Start of The input

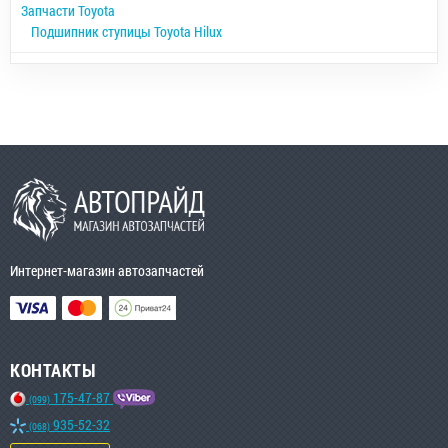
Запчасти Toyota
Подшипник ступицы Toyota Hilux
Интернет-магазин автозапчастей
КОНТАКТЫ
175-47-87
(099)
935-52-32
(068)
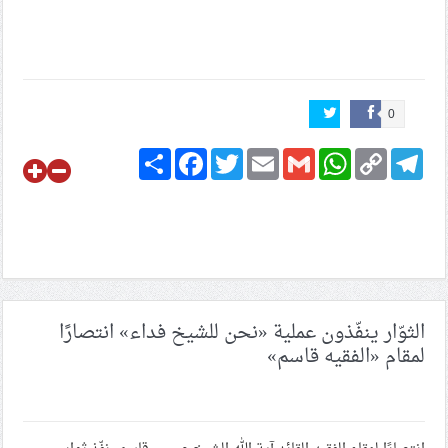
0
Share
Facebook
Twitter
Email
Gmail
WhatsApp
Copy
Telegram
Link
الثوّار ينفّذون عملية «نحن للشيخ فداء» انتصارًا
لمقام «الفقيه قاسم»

End of The input
Start of The input

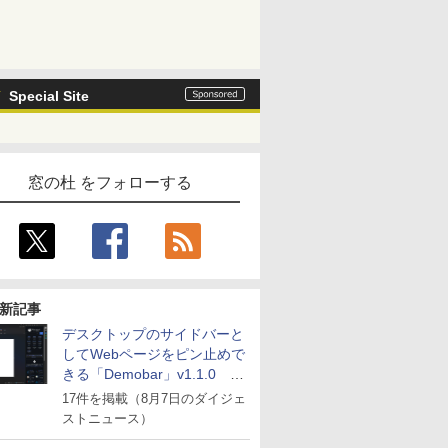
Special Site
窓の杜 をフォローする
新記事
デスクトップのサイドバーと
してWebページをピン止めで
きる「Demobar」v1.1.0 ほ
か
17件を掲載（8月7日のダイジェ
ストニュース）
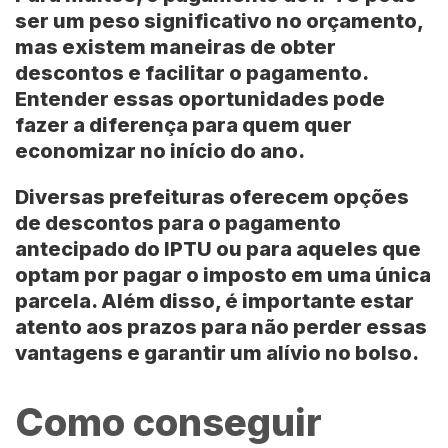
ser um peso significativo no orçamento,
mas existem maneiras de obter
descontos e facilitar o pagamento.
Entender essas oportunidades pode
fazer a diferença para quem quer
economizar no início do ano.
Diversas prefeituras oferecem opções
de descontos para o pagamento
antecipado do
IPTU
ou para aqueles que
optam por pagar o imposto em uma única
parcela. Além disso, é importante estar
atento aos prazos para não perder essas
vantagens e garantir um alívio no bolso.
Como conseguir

End of The input

Render the lines of the material between the line holding "Special Site" and the line holding "Como conseguir", inclusive, as a numbered list, skipping blank lines. Leave the pictures out of the answer.

1. Special Site
2. 窓の杜 をフォローする
3. 新記事
4. デスクトップのサイドバーと
5. してWebページをピン止めで
6. きる「Demobar」v1.1.0 ほ
7. か
8. 17件を掲載（8月7日のダイジェ
9. ストニュース）
10. ser um peso significativo no orçamento,
11. mas existem maneiras de obter
12. descontos e facilitar o pagamento.
13. Entender essas oportunidades pode
14. fazer a diferença para quem quer
15. economizar no início do ano.
16. Diversas prefeituras oferecem opções
17. de descontos para o pagamento
18. antecipado do
19. IPTU
20. ou para aqueles que
21. optam por pagar o imposto em uma única
22. parcela. Além disso, é importante estar
23. atento aos prazos para não perder essas
24. vantagens e garantir um alívio no bolso.
25. Como conseguir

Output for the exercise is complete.